Persela Pensiunkan Jersey Nomor 1 untuk Hormati Jasa Choirul Huda

Choirul Huda

Topbola.net Liga 1 Indonesia, Meninggalnya kiper Persela Lamongan, Choirul Huda akibat kecelakaan dalam pertandingan kala berbenturan dengan rekannya sendiri pada pertandingan antara Persela Lamongan kontra Semen Padang yang berlangsung, Minggu (15/10/17) sore kemarin.

Meninggalnya Huda membuat publik sepakbola Tanah Air berduka atas kepergian salah satu kiper terbaik yang dimiliki Indonesia itu.

Dengan berpulangnya Huda sendiri Persela Lamongan akhirnya resmi mengumumkan jika akan memensiunkan jersey nomor punggung 1 yang selama ini jadi identitas seorang Choirul Huda di lapangan.

Keputusan untuk merumahkan nomor punggung 1 tersebut disampaikan manajer Persela Lamongan, Yunan Achmadi yang menilai sosok Huda sangat layak mendapatkan penghormatan dari klub.

“Nomor punggung 1 resmi dipensiunkan. Alasannya dedikasi di Persela tidak diragukan lagi. Sebagai bentuk penghormatan manajemen Persela terhadap loyalitas Huda,” ungkapnya seperti dilansir situs resmi klub.

Huda dikethaui publik hanya membela Persela saja sepanjang karir profesionalnya. Dia termasuk satu dari sedikit pemain yang tetap bertahan dengan status One Man One Club sampai akhir hayatnya.

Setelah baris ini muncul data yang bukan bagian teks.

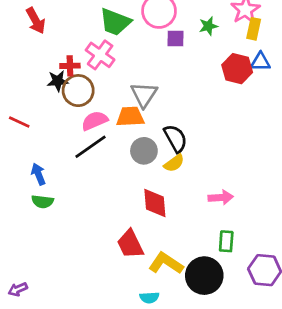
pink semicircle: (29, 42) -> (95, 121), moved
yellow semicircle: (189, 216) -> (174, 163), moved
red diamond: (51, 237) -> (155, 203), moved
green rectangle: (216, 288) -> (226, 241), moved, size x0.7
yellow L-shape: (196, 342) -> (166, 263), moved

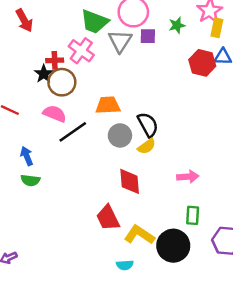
black star: (58, 81) -> (44, 74), turned -30
gray triangle: (144, 95) -> (120, 41), moved
pink semicircle: (95, 121) -> (55, 114), moved, turned 45

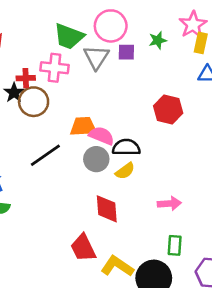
pink cross: (81, 51) -> (54, 68), turned -30
red hexagon: (202, 63) -> (168, 110), moved
pink semicircle: (55, 114) -> (102, 136), moved
black semicircle: (148, 125) -> (126, 147), turned -60

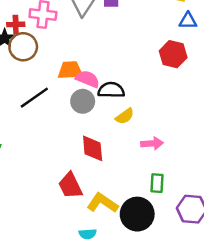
red hexagon: (168, 110) -> (173, 54), moved
yellow semicircle: (125, 171) -> (125, 116), moved

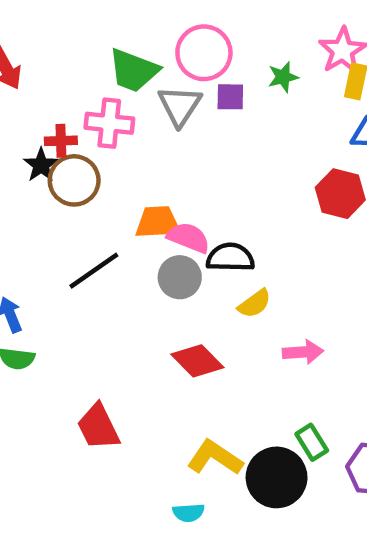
red diamond: (93, 148) -> (197, 361), turned -40
green rectangle: (157, 183) -> (312, 442), moved, turned -36
red trapezoid: (70, 186) -> (98, 427), moved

Huda tercatat memperkuat Laskar Joko Tingkir sejak 1999-2017. Karirnya diawali semenjak masih bermain di Divisi II. Berkat ketangguhannya, secara bertahap, Ia membawa Persela naik ke kasta tertinggi.

Dengan penguman ini maka tak akan ada lagi nomor punggung 1 yang akan melekat pada seorang kiper yang identik dengan nomor tersebut didalam tim Persela Lamongan sampai kapan pun.

Dengan dipensiunkannya jersey nomor 1 Huda kini sejajar dengan legenda sepak bola dunia yang nomor punggungnya juga dipensiunkan oleh klub-klub yang pernah di bela. Seperti, Franco Baresi (6) Paolo Maldini (3) dari AC Milan, Johan Cruyff (14) dari Ajax Amsterdam, Diego Maradona (10) dari Napoli, Gianfanco Zola (25) dari Chelsea.

“Almarhum merupakan salah satu putra terbaik Lamongan. Kiper legendaris yang selalu loyal dan setia membela Persela hingga akhir hayatnya,” tutur Yunan.